How many 3-digit numbers can be formed sing the digits 0,1, 2, 3, 4, 5, 6, if repetitions are not allowed?
however 180 can't be the answer i checked? any one know how to solve this one
permutations = 7!/4! = 7*6*5 = 210
but does beginning with 0 count like 012 ?
210 was my choice answer and I got it wrong
10 in the ones column
* 9 in the tens column
* 7 in the hundreds column if 0 not allowed
90*7 = 630 ?
To find the number of 3-digit numbers that can be formed using the given digits without repetition, you can use the concept of permutations.
Permutations represent the number of ways to arrange a set of objects in a specific order. In this case, you have a set of 8 digits (0, 1, 2, 3, 4, 5, 6) and you need to find the number of ways you can arrange them to form a 3-digit number.
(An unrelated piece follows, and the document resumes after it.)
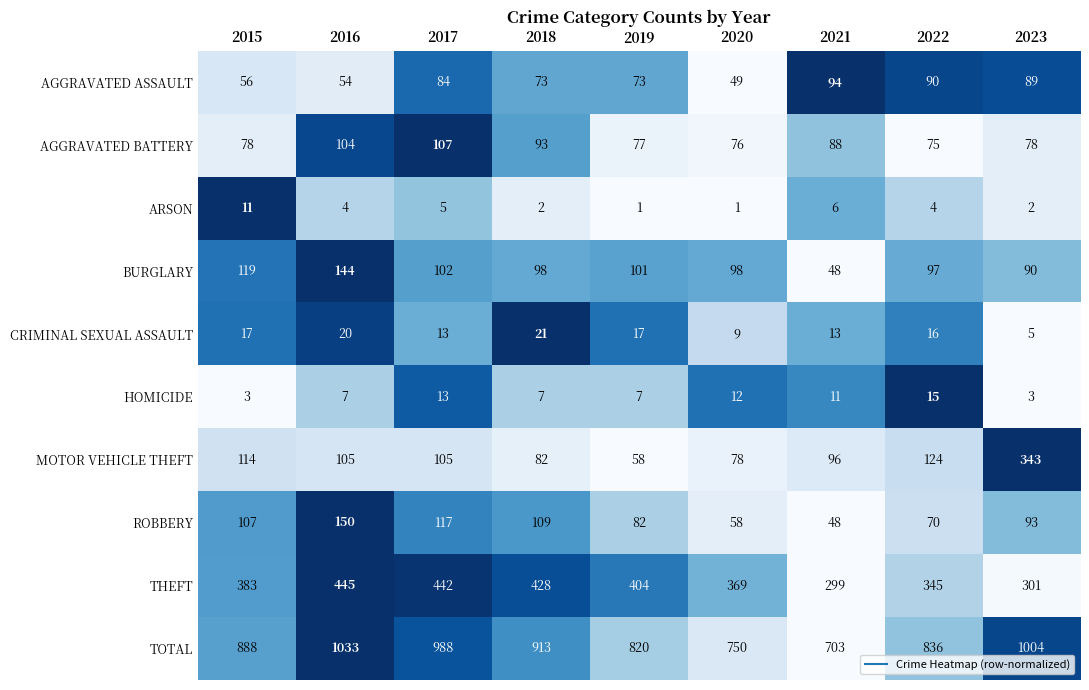

The value of BURGLARY at 2017 is 102. True or false?

True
To solve this, you can use the formula for permutations:
P(n, r) = n! / (n - r)!
Where n is the total number of objects in the set, and r is the number of objects you want to choose.
In this case, you have 8 digits (n = 8) and you want to form a 3-digit number (r = 3).
Using the formula:
P(8, 3) = 8! / (8 - 3)!
= 8! / 5!
= (8 x 7 x 6 x 5!) / 5!
= 8 x 7 x 6
= 336
Therefore, there are 336 different 3-digit numbers that can be formed using the digits 0, 1, 2, 3, 4, 5, 6 without repetition.
If you checked and got a different answer, please double-check your calculations or provide more details about how you arrived at the answer of 180, and I would be happy to assist you further.